In a survey of 623 adults, 95 said that they regularly lie to people conducting surveys. Create a 99% confidence interval for the proportion of adults who regularly lie to people conducting surveys. Use a TI-83, TI-83 plus, or TI-84 calculator, rounding your answers to three decimal places.

Answer 1

The 99% confidence interval for the proportion of adults who regularly lie to people conducting surveys is (0.116, 0.19).

Explanation:

In a sample with a number n of people surveyed with a probability of a success of
`\pi`, and a confidence level of
`1-\alpha`, we have the following confidence interval of proportions.
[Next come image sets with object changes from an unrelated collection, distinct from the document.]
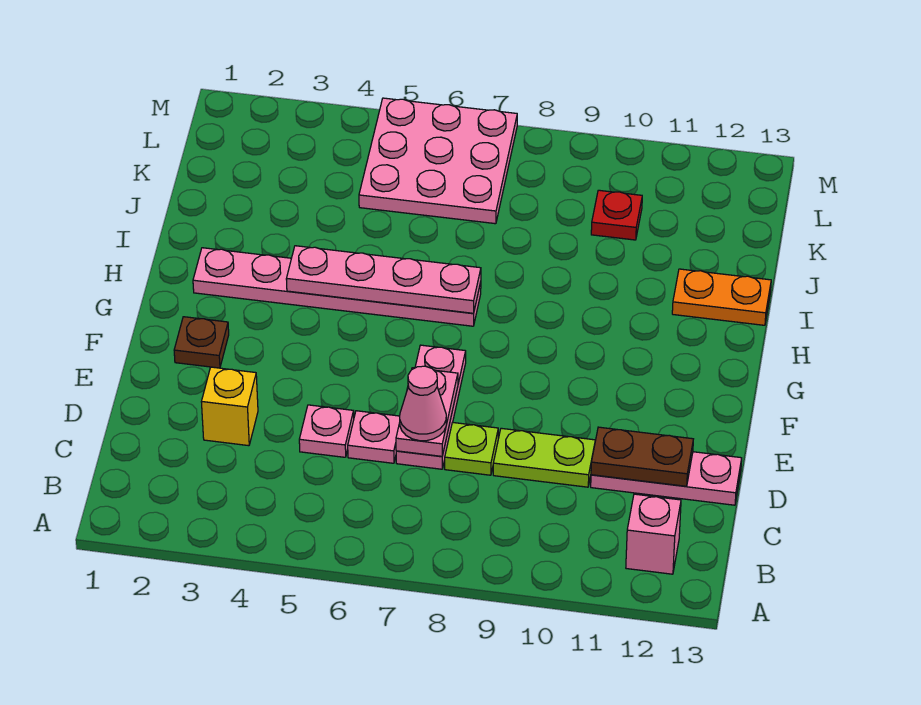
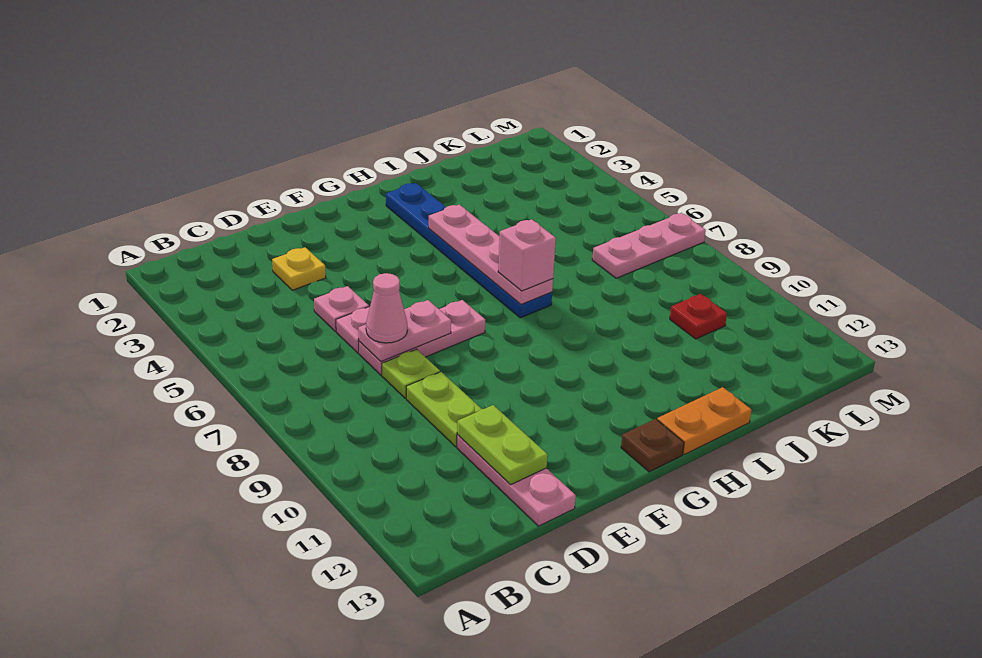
pink brick B12 level 1 -> pink brick H7 level 3
yellow brick D3 level 1 -> yellow plate D3 level 1
brown plate D11:D12 level 2 -> lime plate D11:D12 level 2
brown plate F2 level 1 -> brown plate G13 level 1
pink plate H2:H7 level 1 -> blue plate H2:H7 level 1
orange plate I12:I13 level 1 -> orange plate H13:I13 level 1
pink plate K5:M7 level 1 -> pink plate K7:M7 level 1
`\pi \pm z\sqrt{(\pi(1-\pi))/(n)}`

In which

z is the zscore that has a pvalue of
`1 - (\alpha)/(2)`.

For this problem, we have that:

`n = 623, \pi = (95)/(623) = 0.153`

99% confidence level

So
`\alpha = 0.01`, z is the value of Z that has a pvalue of
`1 - (0.01)/(2) = 0.995`, so
`Z = 2.575`.

The lower limit of this interval is:

`\pi - z\sqrt{(\pi(1-\pi))/(n)} = 0.153 - 2.575\sqrt{(0.153*0.848)/(623)} = 0.116`

The upper limit of this interval is:

`\pi + z\sqrt{(\pi(1-\pi))/(n)} = 0.1525 + 2.575\sqrt{(0.153*0.845)/(623)} = 0.19`

The 99% confidence interval for the proportion of adults who regularly lie to people conducting surveys is (0.116, 0.19).